# WHAT IS BEING ASKED
Find each line of the entries with the string "results", please, and copy it.

[[ TASK INPUT, beginning ]]

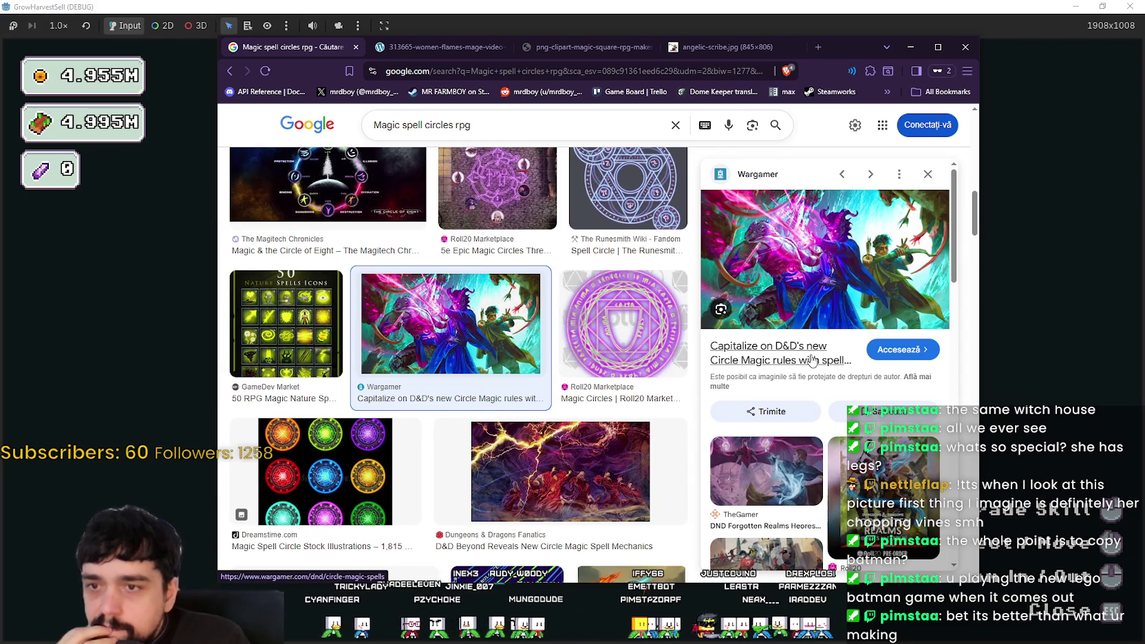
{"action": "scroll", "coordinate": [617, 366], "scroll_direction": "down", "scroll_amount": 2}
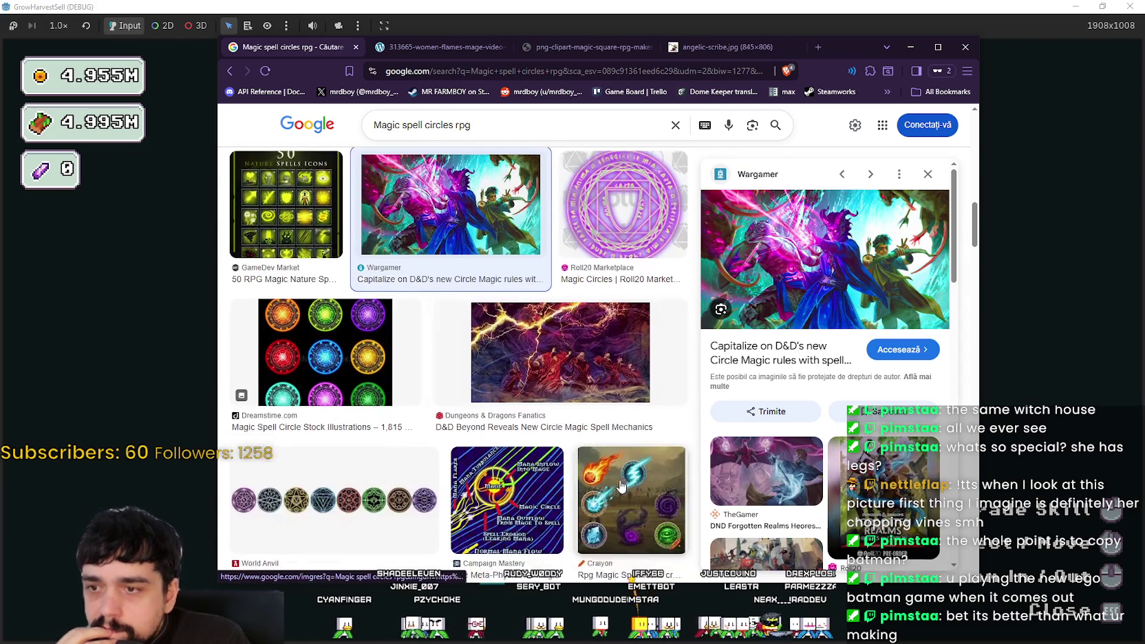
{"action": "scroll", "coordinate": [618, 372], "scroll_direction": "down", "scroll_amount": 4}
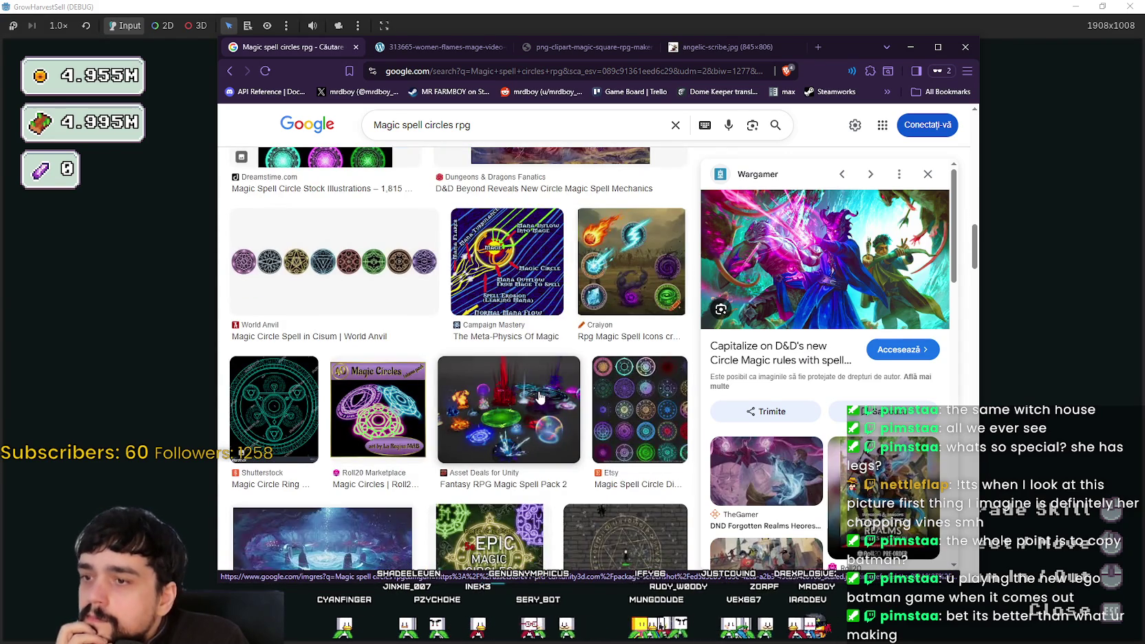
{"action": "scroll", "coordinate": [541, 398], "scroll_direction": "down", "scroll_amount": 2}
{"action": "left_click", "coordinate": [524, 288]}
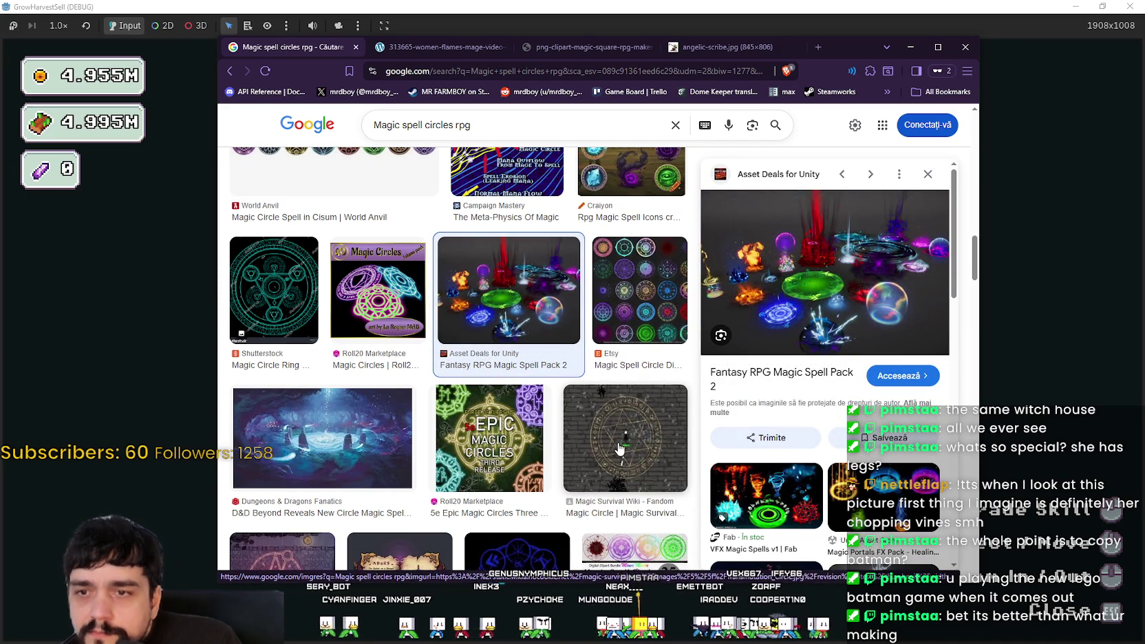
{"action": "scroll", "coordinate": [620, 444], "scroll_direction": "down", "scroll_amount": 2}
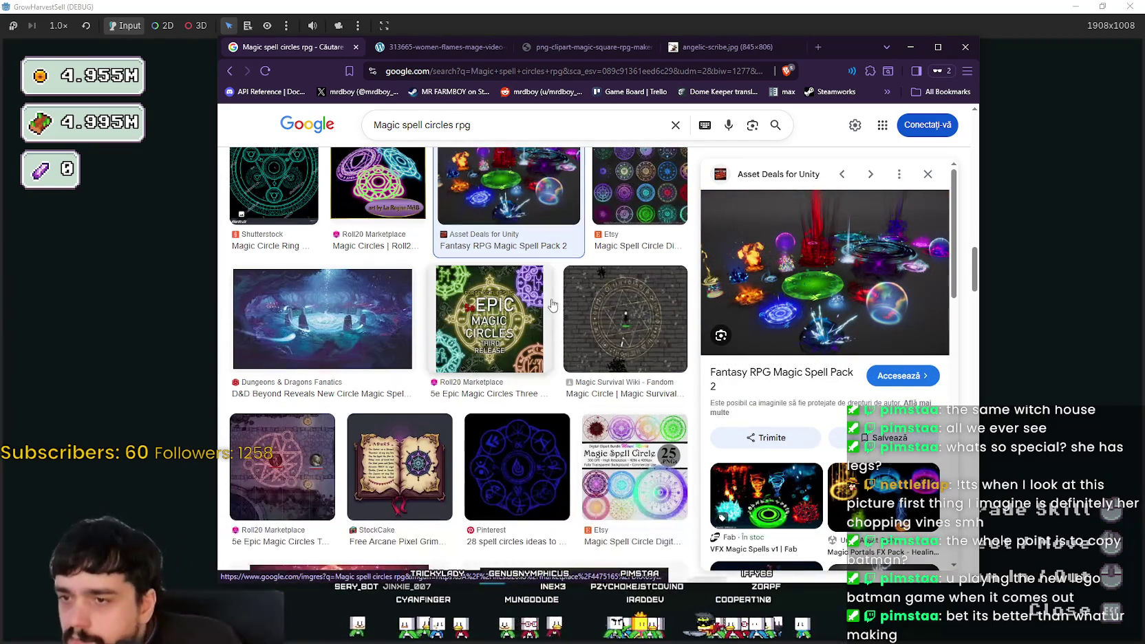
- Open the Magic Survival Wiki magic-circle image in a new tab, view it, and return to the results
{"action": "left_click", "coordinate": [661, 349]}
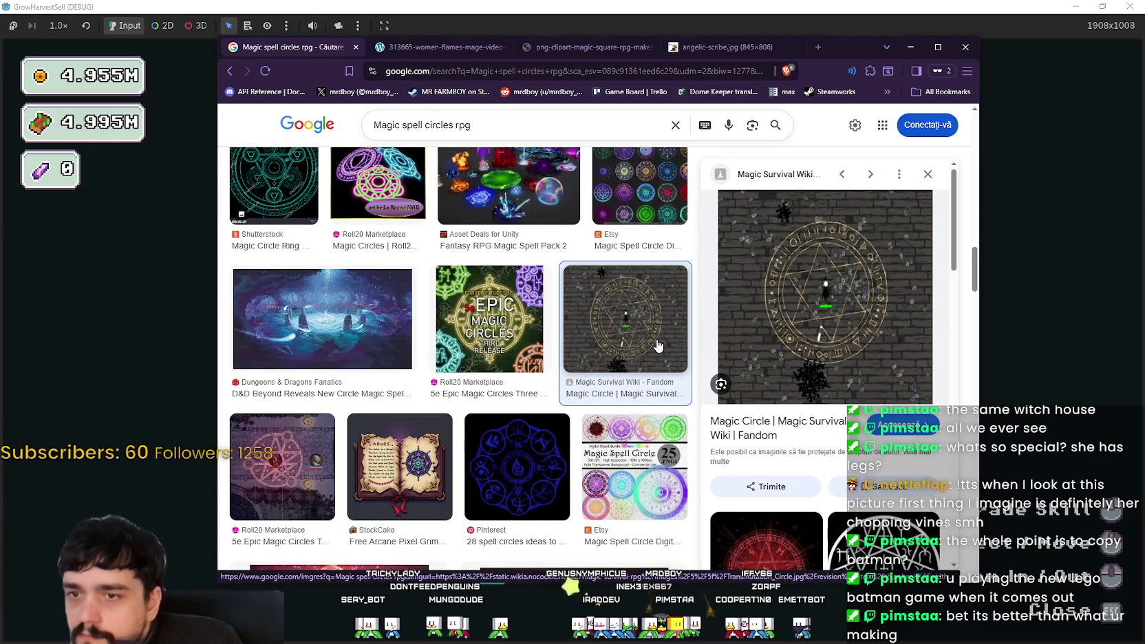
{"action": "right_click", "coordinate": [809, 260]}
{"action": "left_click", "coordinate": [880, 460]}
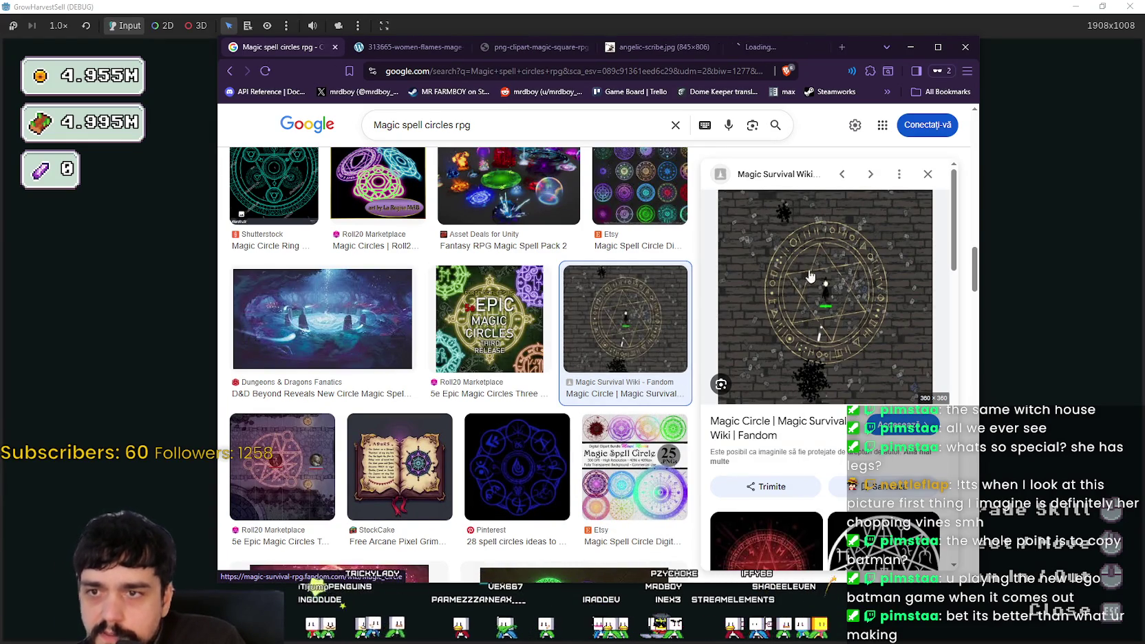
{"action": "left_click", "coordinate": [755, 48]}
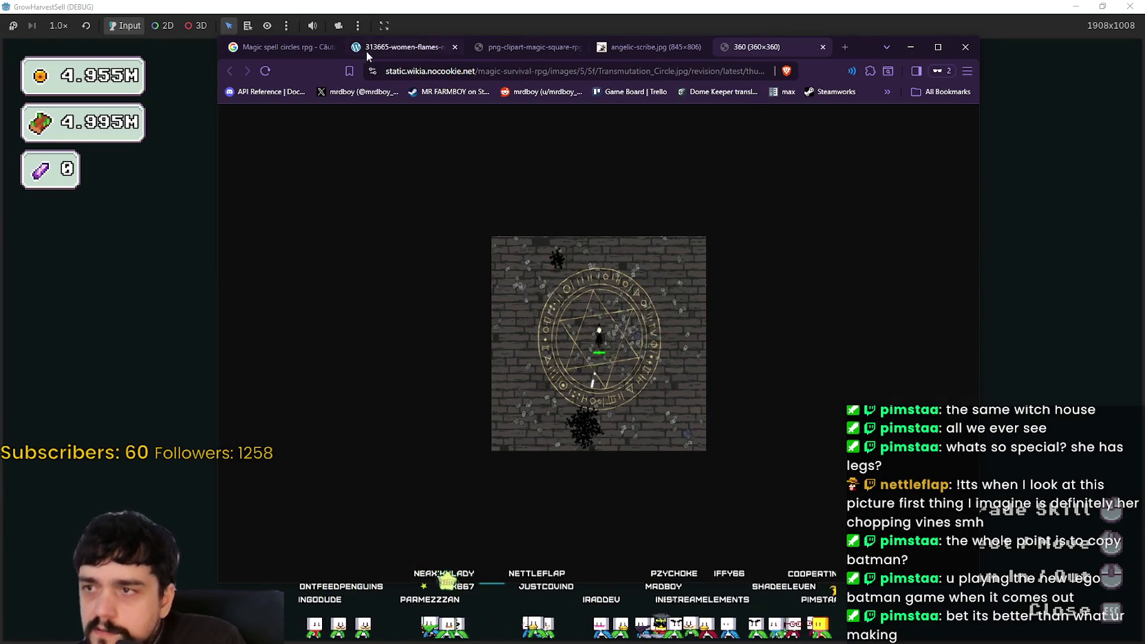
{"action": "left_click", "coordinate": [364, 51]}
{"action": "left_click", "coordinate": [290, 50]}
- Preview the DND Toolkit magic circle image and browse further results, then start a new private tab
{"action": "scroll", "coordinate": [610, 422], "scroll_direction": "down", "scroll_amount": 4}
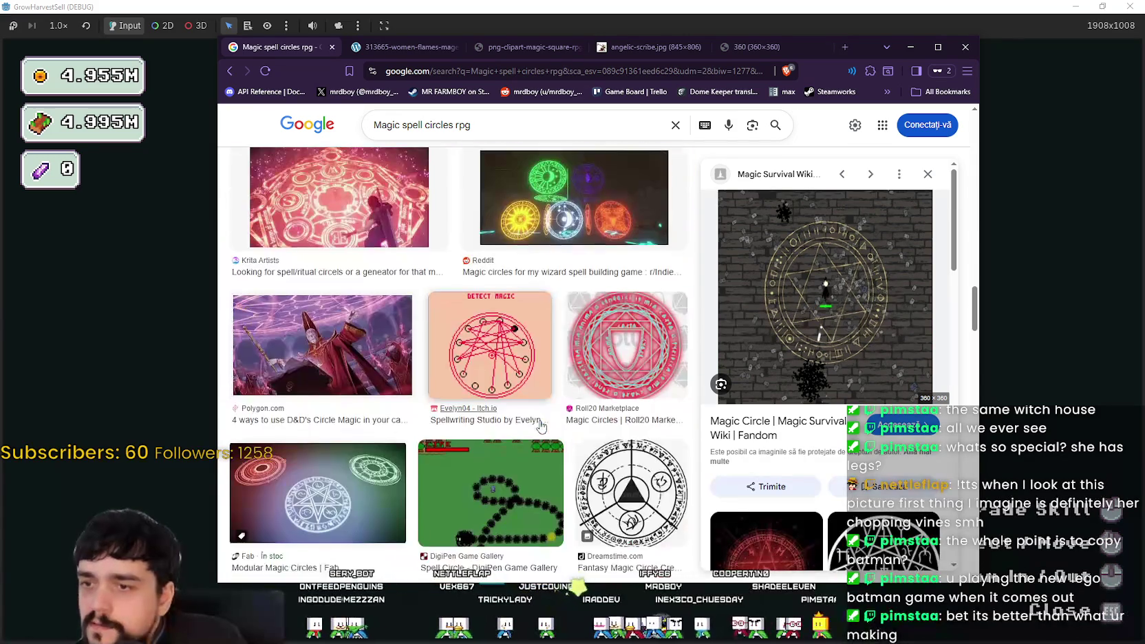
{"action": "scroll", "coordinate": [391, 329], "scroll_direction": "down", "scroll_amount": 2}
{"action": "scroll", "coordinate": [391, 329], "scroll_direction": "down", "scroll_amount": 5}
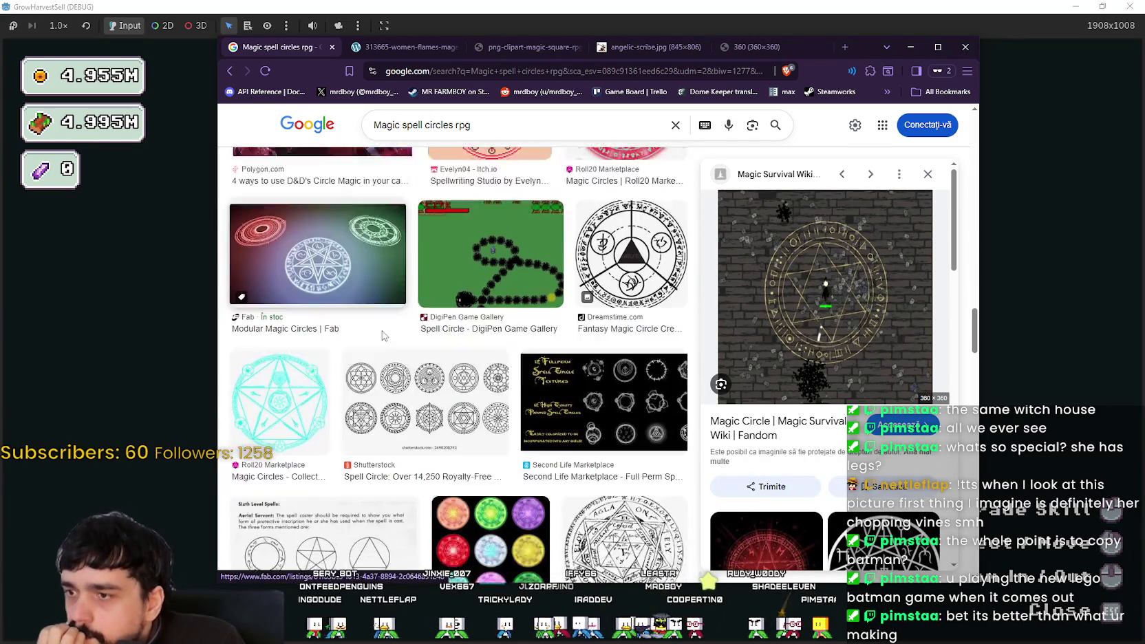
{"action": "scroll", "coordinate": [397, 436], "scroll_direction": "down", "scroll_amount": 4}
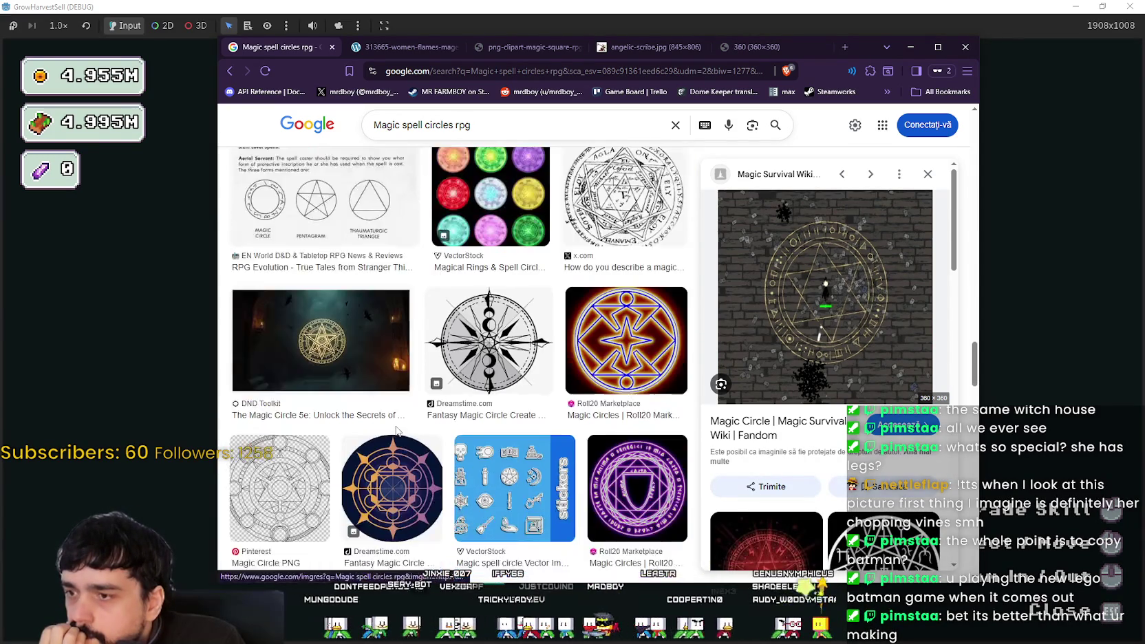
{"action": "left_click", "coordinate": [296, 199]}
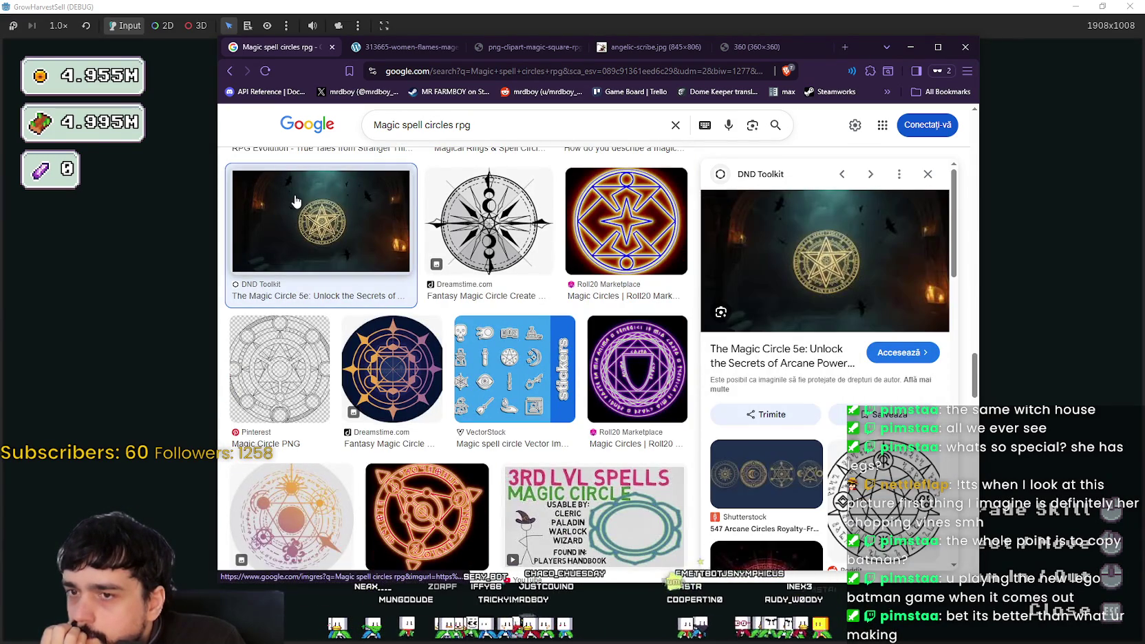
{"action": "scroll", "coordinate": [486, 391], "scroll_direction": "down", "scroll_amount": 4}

[[ TASK INPUT, end ]]

# ANSWER BELOW
- Open the Magic Survival Wiki magic-circle image in a new tab, view it, and return to the results
- Preview the DND Toolkit magic circle image and browse further results, then start a new private tab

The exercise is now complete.